§ INFORMATION SHOWN:

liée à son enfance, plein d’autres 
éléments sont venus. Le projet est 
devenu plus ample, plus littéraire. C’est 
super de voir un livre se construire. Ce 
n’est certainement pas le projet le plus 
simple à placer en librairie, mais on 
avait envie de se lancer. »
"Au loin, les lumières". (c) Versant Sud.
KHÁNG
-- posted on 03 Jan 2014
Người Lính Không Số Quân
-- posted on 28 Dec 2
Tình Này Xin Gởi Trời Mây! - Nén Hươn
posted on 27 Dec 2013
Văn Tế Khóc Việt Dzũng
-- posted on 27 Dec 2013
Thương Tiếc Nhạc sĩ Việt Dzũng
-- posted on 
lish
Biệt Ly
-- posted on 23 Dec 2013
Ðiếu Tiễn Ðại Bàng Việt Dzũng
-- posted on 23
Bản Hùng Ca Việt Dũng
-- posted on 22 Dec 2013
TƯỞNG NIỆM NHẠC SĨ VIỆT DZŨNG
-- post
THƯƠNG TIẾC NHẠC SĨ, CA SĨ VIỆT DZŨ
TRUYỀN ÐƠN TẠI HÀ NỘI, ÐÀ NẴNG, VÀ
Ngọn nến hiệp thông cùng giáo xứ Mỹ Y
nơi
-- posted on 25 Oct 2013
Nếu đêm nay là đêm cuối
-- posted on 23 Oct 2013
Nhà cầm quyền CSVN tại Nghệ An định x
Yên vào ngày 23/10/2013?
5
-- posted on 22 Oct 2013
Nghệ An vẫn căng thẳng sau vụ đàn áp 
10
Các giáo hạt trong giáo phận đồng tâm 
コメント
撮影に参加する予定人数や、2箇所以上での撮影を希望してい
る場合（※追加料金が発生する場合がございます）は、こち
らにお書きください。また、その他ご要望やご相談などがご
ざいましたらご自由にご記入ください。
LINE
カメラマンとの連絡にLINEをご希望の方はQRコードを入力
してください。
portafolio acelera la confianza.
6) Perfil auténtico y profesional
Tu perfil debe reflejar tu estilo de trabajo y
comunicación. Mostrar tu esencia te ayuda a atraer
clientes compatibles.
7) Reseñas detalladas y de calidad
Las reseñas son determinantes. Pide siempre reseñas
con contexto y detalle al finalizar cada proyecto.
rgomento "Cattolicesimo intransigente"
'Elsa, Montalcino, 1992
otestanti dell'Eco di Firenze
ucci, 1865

§ EXERCISE DETAILS:
List every line of text in the records as a numbered list, skipping any blank lines.

§ ANSWER FOR THIS EXERCISE:
1. liée à son enfance, plein d’autres 
2. éléments sont venus. Le projet est 
3. devenu plus ample, plus littéraire. C’est 
4. super de voir un livre se construire. Ce 
5. n’est certainement pas le projet le plus 
6. simple à placer en librairie, mais on 
7. avait envie de se lancer. »
8. "Au loin, les lumières". (c) Versant Sud.
9. KHÁNG
10. -- posted on 03 Jan 2014
11. Người Lính Không Số Quân
12. -- posted on 28 Dec 2
13. Tình Này Xin Gởi Trời Mây! - Nén Hươn
14. posted on 27 Dec 2013
15. Văn Tế Khóc Việt Dzũng
16. -- posted on 27 Dec 2013
17. Thương Tiếc Nhạc sĩ Việt Dzũng
18. -- posted on 
19. lish
20. Biệt Ly
21. -- posted on 23 Dec 2013
22. Ðiếu Tiễn Ðại Bàng Việt Dzũng
23. -- posted on 23
24. Bản Hùng Ca Việt Dũng
25. -- posted on 22 Dec 2013
26. TƯỞNG NIỆM NHẠC SĨ VIỆT DZŨNG
27. -- post
28. THƯƠNG TIẾC NHẠC SĨ, CA SĨ VIỆT DZŨ
29. TRUYỀN ÐƠN TẠI HÀ NỘI, ÐÀ NẴNG, VÀ
30. Ngọn nến hiệp thông cùng giáo xứ Mỹ Y
31. nơi
32. -- posted on 25 Oct 2013
33. Nếu đêm nay là đêm cuối
34. -- posted on 23 Oct 2013
35. Nhà cầm quyền CSVN tại Nghệ An định x
36. Yên vào ngày 23/10/2013?
37. 5
38. -- posted on 22 Oct 2013
39. Nghệ An vẫn căng thẳng sau vụ đàn áp 
40. 10
41. Các giáo hạt trong giáo phận đồng tâm 
42. コメント
43. 撮影に参加する予定人数や、2箇所以上での撮影を希望してい
44. る場合（※追加料金が発生する場合がございます）は、こち
45. らにお書きください。また、その他ご要望やご相談などがご
46. ざいましたらご自由にご記入ください。
47. LINE
48. カメラマンとの連絡にLINEをご希望の方はQRコードを入力
49. してください。
50. portafolio acelera la confianza.
51. 6) Perfil auténtico y profesional
52. Tu perfil debe reflejar tu estilo de trabajo y
53. comunicación. Mostrar tu esencia te ayuda a atraer
54. clientes compatibles.
55. 7) Reseñas detalladas y de calidad
56. Las reseñas son determinantes. Pide siempre reseñas
57. con contexto y detalle al finalizar cada proyecto.
58. rgomento "Cattolicesimo intransigente"
59. 'Elsa, Montalcino, 1992
60. otestanti dell'Eco di Firenze
61. ucci, 1865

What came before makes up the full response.